Defendant cites no authority for his assertion that defense counsel erred by failing to “seek a 90-day observation[] at a mental health facility.” Pursuant to section 1369, the trial court was required to “appoint a psychiatrist or licensed psychologist, and any other expert the court may deem appropriate, to examine the defendant.” The court complied with this requirement by appointing Dr. White. While section 1369 provides that “[t]he court may order [a] developmentally disabled defendant . . . be confined for examination in a residential facility or state hospital[,]” defendant does not contend nor does the record suggest he is developmentally disabled. Defense counsel was not derelict in failing to request an alternative procedure not specified in the statute.
Nor was defense counsel ineffective when he advised defendant “against having a jury decide [his] competency.” The right to a jury trial in a competency proceeding is statutory, not constitutional, and may be waived by defense counsel even over the defendant’s objection. (People v. Masterson (1994) 8 Cal.4th 965, 974.) Defense counsel was not derelict in simply advising defendant to waive a jury trial on the issue of his competency.

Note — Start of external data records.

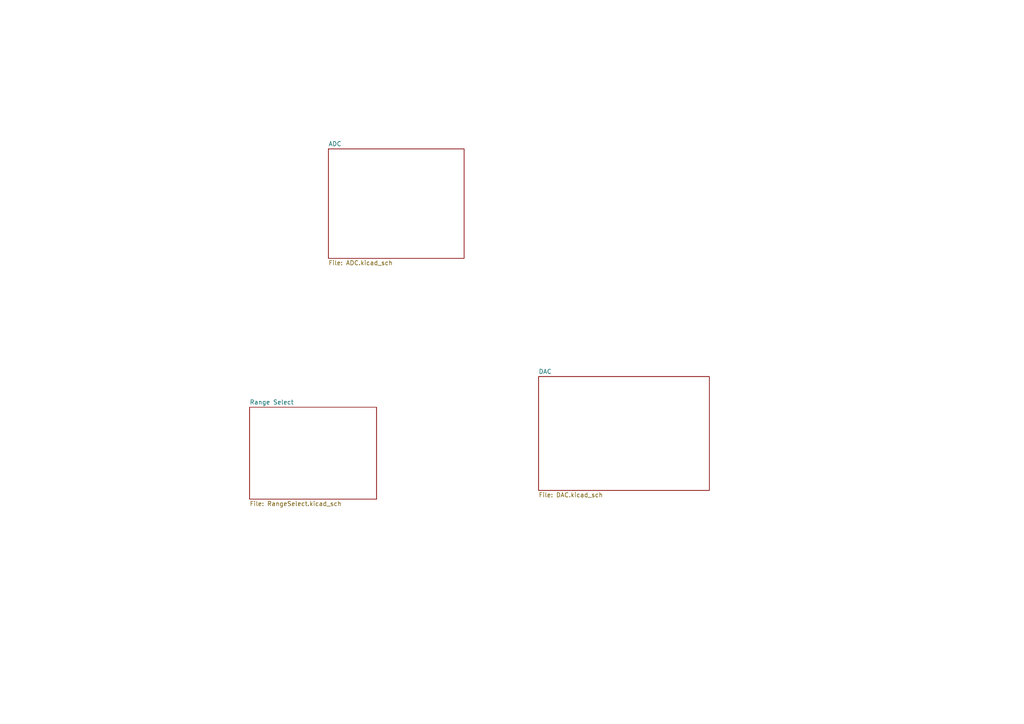
<source format=kicad_sch>
(kicad_sch
	(version 20231120)
	(generator "eeschema")
	(generator_version "8.0")
	(uuid "391a71db-52ad-4bda-9fe4-78067ca365c5")
	(paper "A4")
	(lib_symbols)
	(sheet
		(at 156.21 109.22)
		(size 49.53 33.02)
		(fields_autoplaced yes)
		(stroke
			(width 0.1524)
			(type solid)
		)
		(fill
			(color 0 0 0 0.0000)
		)
		(uuid "01e651d3-a8c0-4266-93b5-7f843d069087")
		(property "Sheetname" "DAC"
			(at 156.21 108.5084 0)
			(effects
				(font
					(size 1.27 1.27)
				)
				(justify left bottom)
			)
		)
		(property "Sheetfile" "DAC.kicad_sch"
			(at 156.21 142.8246 0)
			(effects
				(font
					(size 1.27 1.27)
				)
				(justify left top)
			)
		)
		(instances
			(project "Analog Front End"
				(path "/391a71db-52ad-4bda-9fe4-78067ca365c5"
					(page "3")
				)
			)
		)
	)
	(sheet
		(at 72.39 118.11)
		(size 36.83 26.67)
		(fields_autoplaced yes)
		(stroke
			(width 0.1524)
			(type solid)
		)
		(fill
			(color 0 0 0 0.0000)
		)
		(uuid "505df5e0-d80e-4a5d-b994-1127b2281e2c")
		(property "Sheetname" "Range Select"
			(at 72.39 117.3984 0)
			(effects
				(font
					(size 1.27 1.27)
				)
				(justify left bottom)
			)
		)
		(property "Sheetfile" "RangeSelect.kicad_sch"
			(at 72.39 145.3646 0)
			(effects
				(font
					(size 1.27 1.27)
				)
				(justify left top)
			)
		)
		(instances
			(project "Analog Front End"
				(path "/391a71db-52ad-4bda-9fe4-78067ca365c5"
					(page "4")
				)
			)
		)
	)
	(sheet
		(at 95.25 43.18)
		(size 39.37 31.75)
		(fields_autoplaced yes)
		(stroke
			(width 0.1524)
			(type solid)
		)
		(fill
			(color 0 0 0 0.0000)
		)
		(uuid "e90ae6bf-f19f-48ee-bd8a-3949c3bdc910")
		(property "Sheetname" "ADC"
			(at 95.25 42.4684 0)
			(effects
				(font
					(size 1.27 1.27)
				)
				(justify left bottom)
			)
		)
		(property "Sheetfile" "ADC.kicad_sch"
			(at 95.25 75.5146 0)
			(effects
				(font
					(size 1.27 1.27)
				)
				(justify left top)
			)
		)
		(instances
			(project "Analog Front End"
				(path "/391a71db-52ad-4bda-9fe4-78067ca365c5"
					(page "2")
				)
			)
		)
	)
	(sheet_instances
		(path "/"
			(page "1")
		)
	)
)

</source>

Citing section 1027, subdivision (a), defendant argues the trial court erred by failing to appoint more than one doctor to evaluate him. Section 1027, subdivision (a) applies when a defendant pleads guilty by reason of insanity, and thus, is inapplicable here. As previously discussed, the trial court was required to appoint “a psychiatrist or licensed psychologist” and did so here. (§ 1369.)

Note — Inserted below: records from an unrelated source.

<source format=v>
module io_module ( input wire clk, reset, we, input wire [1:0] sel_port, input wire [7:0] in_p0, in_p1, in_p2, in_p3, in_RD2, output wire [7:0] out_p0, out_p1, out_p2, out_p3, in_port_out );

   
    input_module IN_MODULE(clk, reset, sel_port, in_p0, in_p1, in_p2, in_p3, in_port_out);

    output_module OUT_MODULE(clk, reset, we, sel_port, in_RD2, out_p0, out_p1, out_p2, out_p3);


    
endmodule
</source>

Finally, the trial court did not err in relying on Dr. White’s findings, which were based on her evaluation of defendant and review of his medical and disciplinary records. Contrary to defendant’s assertion, Dr. White’s determination that defendant was competent to stand trial did not conflict with the diagnoses of other doctors. Rather, Dr. White concluded the existence of “a severe type of Personality Disorder” did “not impair [defendant’s] competency to stand trial.” The absence of “comprehensive testing” does not render her findings unreliable. That defendant lacks any formal legal training is irrelevant to the determination of his competency to stand trial.
Having undertaken an examination of the entire record, we find no arguable error that would result in a disposition more favorable to defendant.
DISPOSITION
The judgment is affirmed.
We concur: SCOTLAND , P.J., ROBIE , J.